Lichodzijewski: Anwil ma się czego bać!

- W szatni nie było zbyt wiele cenzuralnych słów. Usłyszeliśmy, że czas zacząć grać jak prawdziwi mężczyźni. To też zrobiliśmy i dlatego ta gra wygląda zupełnie inaczej - powiedział po wygranej nad ŁKS Łódź silny skrzydłowy PBG Basketu Aleksander Lichodzijewski, który zdobył w tym spotkaniu 18 punktów. 

,

Jarosław Galewski: Po słabym początku sezonu zapowiadaliście, że odbijecie się od dna meczami u siebie. Słowa dotrzymaliście.

Aleksander Lichodzijewski:
Dokładnie tak i bardzo się z tego powodu cieszymy. Mieliśmy przed sobą trzy spotkania we własnej hali. Warto jednak podkreślić, że to również były trudne mecze. Niewiele mam do dodania. Założeniem było zgarnięcie pełnej puli i to udało nam się zrobić. Jesteśmy z tego powodu bardzo zadowoleni.

Co było kluczowe w tym spotkaniu?

- W pierwszej połowie wydarzyło się coś dziwnego. Po prostu nie byliśmy gotowi. Ta gra nie wyglądała tak jak powinna. Słowem, w tej części meczu nie byliśmy sobą. Przeciwnik grał bardzo twardo pod koszem. Trzeba im przyznać, że robili to naprawdę z całkiem niezłym skutkiem. W szatni było jednak gorąco. Trener nie szczędził ostrych słów i to zaowocowało dobrą grą w drugich dwudziestu minutach.

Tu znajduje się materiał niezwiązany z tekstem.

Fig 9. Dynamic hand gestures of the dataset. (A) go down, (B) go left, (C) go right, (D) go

W pierwszej połowie raził przede wszystkim brak skuteczności. Z czego to wynikało?

- W pierwszej i drugiej kwarcie nie graliśmy tak jak w poprzednich meczach. Mam głównie na myśli dzielenie się piłką. Po prostu nie podawaliśmy sobie jej umiejętnie. Właśnie z tego powodu nasze rzuty były nieco wymuszone. Myślę, że z tego wziął się problem ze skutecznością, o którym pan wspomniał.

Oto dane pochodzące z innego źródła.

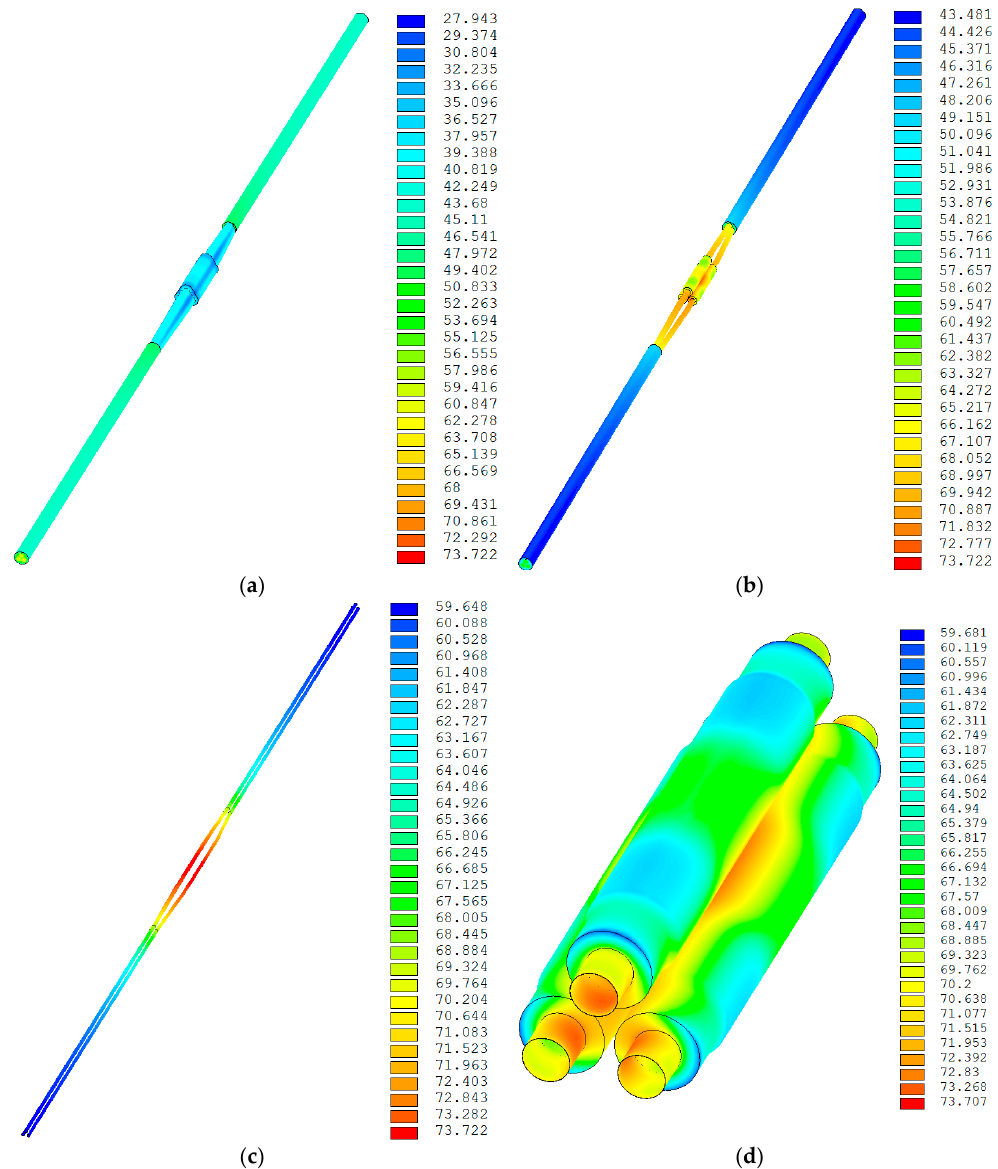
Figure 6. Steady-state temperature profile of three-core cable joint. ( a ) The entire body; ( b ) The body without armor wrap and air; ( c ) Core conductor; ( d ) Prefabricated rubber.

Co powiedział trener w szatni?

-
Trener powiedział, że jesteśmy…. Pewnie potrafi się pan domyślić, jakie słowa padły po pierwszej połowie. To milczenie jest akurat w tym przypadku wymowne. Najogólniej mówiąc, w szatni nie było zbyt wiele cenzuralnych słów. Usłyszeliśmy, że czas zacząć grać jak prawdziwi mężczyźni. To też zrobiliśmy i dlatego ta gra wygląda zupełnie inaczej.

Kropkę nad i postawiliście trafiając za trzy punkty. W tym elemencie był Pan jednym ze skuteczniejszych zawodników.

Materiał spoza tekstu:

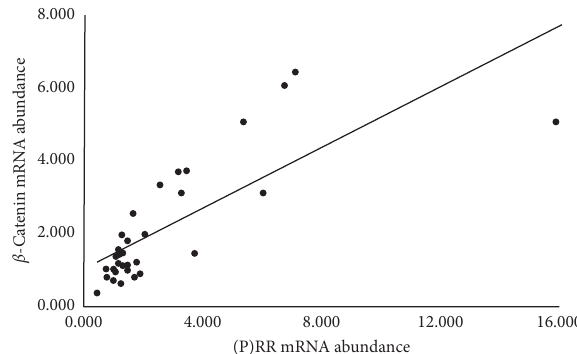
Figure 2: Scatter plots showing the positive association between adrenal (P)RR and β -catenin mRNA abundance. (P)RR: (pro)renin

- Specyfika naszej drużyny polega na tym, że w każdym meczu decyduje coś innego lub ktoś inny. Dziś to się potwierdziło. Taki jest ten zespół. Niezmienny pozostaje jedynie cel, którym jest zawsze wygrana. A jeżeli chodzi o mnie, to nie wiem, co mogę dodać. Bardzo się cieszę, że mogłem pomóc drużynie w tym elemencie.

Teraz przed Wami mecz z Anwilem. Jak ocenia pan szanse drużyny?

-
Nie ma się co czarować. To będzie dla nas niezwykle trudne spotkanie. Mogę jedynie zapewnić, że jak zwykle będziemy walczyć. Poza tym, proszę pamiętać, że jesteśmy na fali. Wygraliśmy trzy razy z rzędu. Anwil ma się czego bać! Powiem szczerze: wiedzieliśmy, że będziemy wygrywać. Każdy z nas zdawał sobie sprawę, że razem możemy wiele. Zaczęliśmy wygrywać i chcemy, aby tak było w dalszym ciągu. Żadnego spokoju jednak w naszych szeregach nie ma. Nadal panuje wielka mobilizacja, bo chcemy wygrać we Włocławku. To jest sport. W tym meczu zabraknie pewnie Hajricia. Rywal może mieć z tego powodu problemy, które my postaramy się na pewno wykorzystać.